In early November, the Creative Destruction Lab (CDL), in conjunction with UW-Madison, welcomed 36 early-stage risk-related startups to campus to facilitate a day’s worth of mentorship from insurance, technology, and risk leaders from around the globe. A separate day’s activities focused on health and wellness-related startups. As always, these sessions proved to be incredibly valuable for all in attendance: students, mentors, founders (people who develop startups), and staff alike.
As the first of four sessions to occur in the nine-month cohort, part of the day was spent familiarizing ourselves with new faces, while the rest of the day focused on making strides in innovation that will impact the insurance, risk management, and health and wellness fields in the coming years. As a result, some emerging trends surfaced among these companies.
Artificial intelligence model improvements are drawing more competition.
There is massive investment going into foundation models right now (think ChatGPT, Llama, etc.). With this, the models’ accuracy, marginal cost, and applicability are improving as well. While this is positive for end consumers in that the insurance distribution process is improving, it is creating a crowded landscape for founders. The best thing to do as founders is to find an ideal customer profile and go after them hard. See the next point for more.
Find a product-market fit and dominate it, then expand.
As early-stage startups are vying for a piece of what seems to be a shrinking pie of venture capital (investment for startup) dollars, it is imperative to show success among a venture’s (startup’s) key customer base. A recurring theme we heard in CDL’s first session was the importance of discovering who needs the product the most and who is willing to pay for it. Showing this to investors will be key in raising startup investments in what is a competitive funding market.
Existing but innovative insurance models are ready to disrupt new areas of the market.

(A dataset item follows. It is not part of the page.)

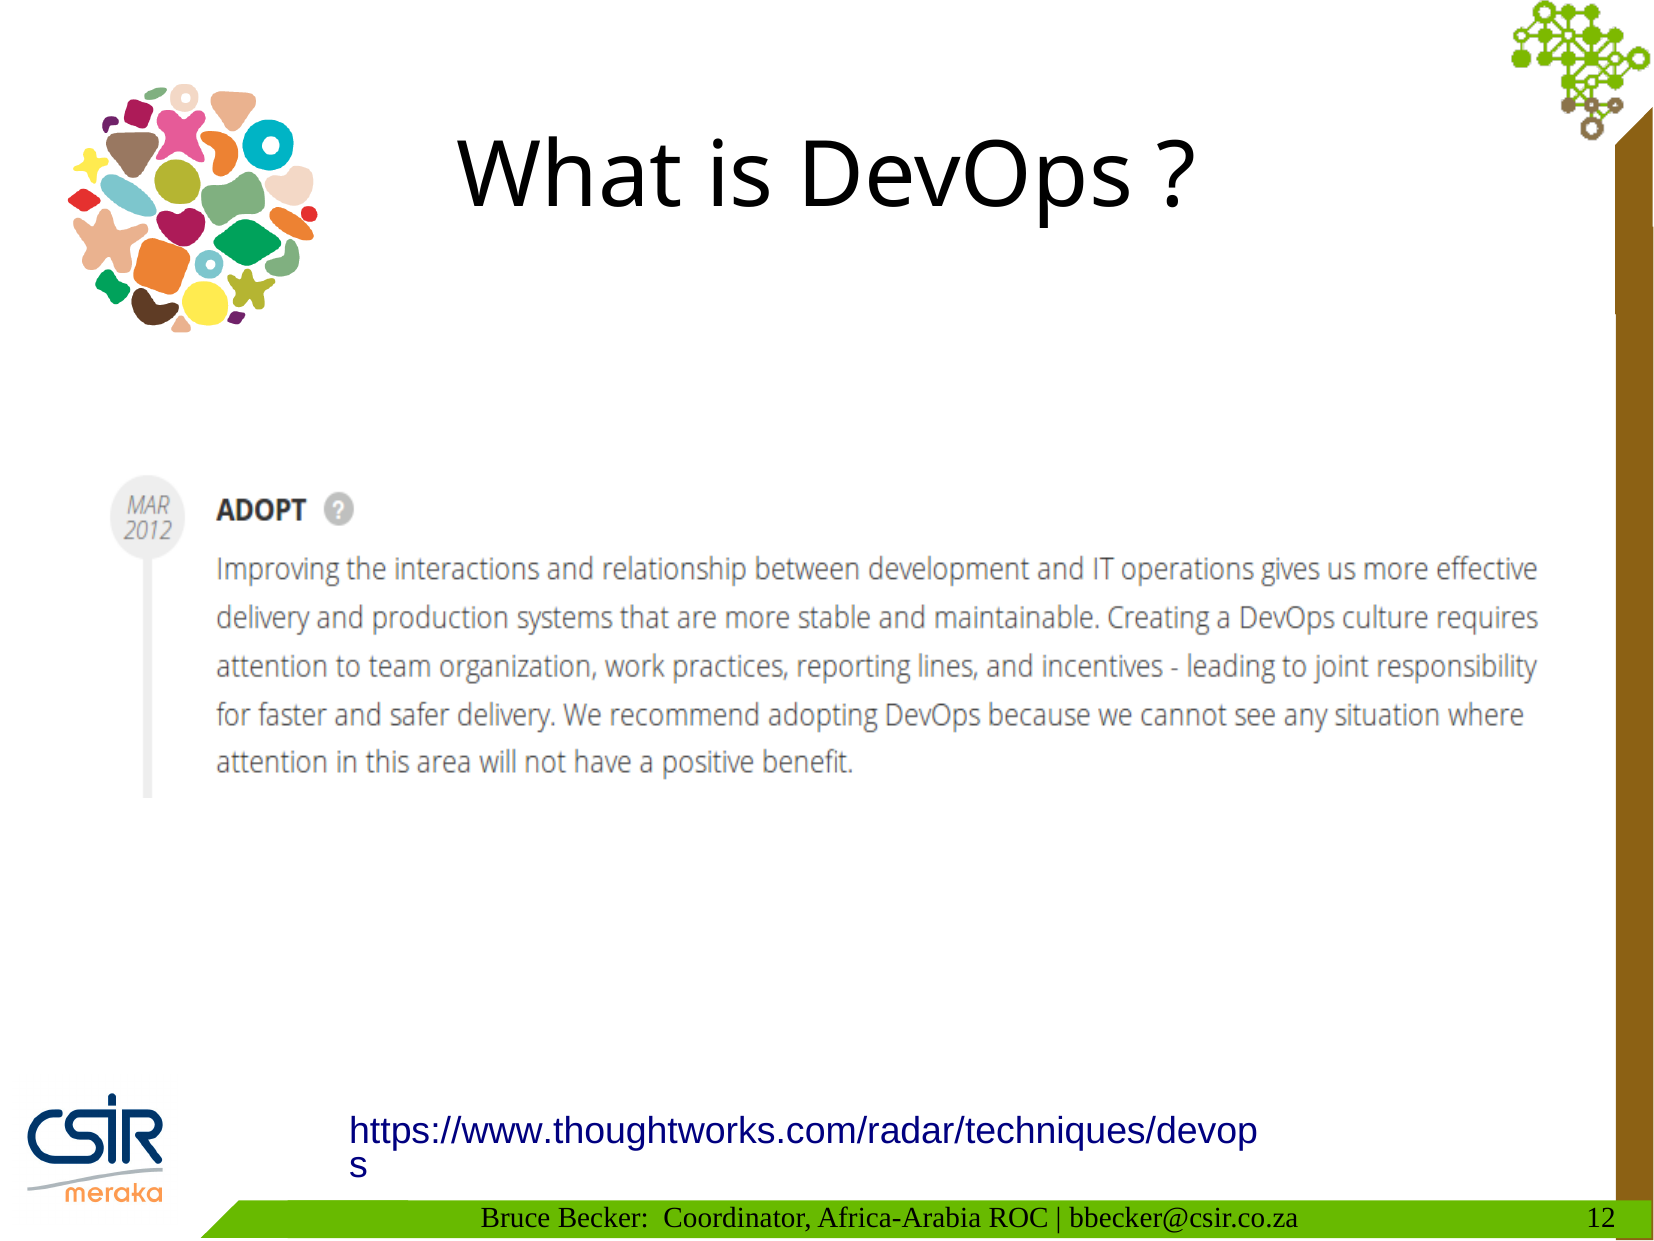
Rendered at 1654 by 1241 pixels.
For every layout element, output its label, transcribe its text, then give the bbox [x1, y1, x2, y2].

The insurance market is ready to take on proven models in new parts of the market. For example, one venture has built a telematic platform for ship owners, relaying information to operators and underwriters to allow engineers to get ahead of non-scheduled maintenance that will decrease the overall loss profile of a given vessel. Another startup’s parametric models are being deployed into business income/interruption insurance policies to cover losses in short-term utilities’ lapses that commonly are uncovered in traditional policies.
It will be an exciting year with this group of ventures and mentors. Looking forward to seeing what else will happen!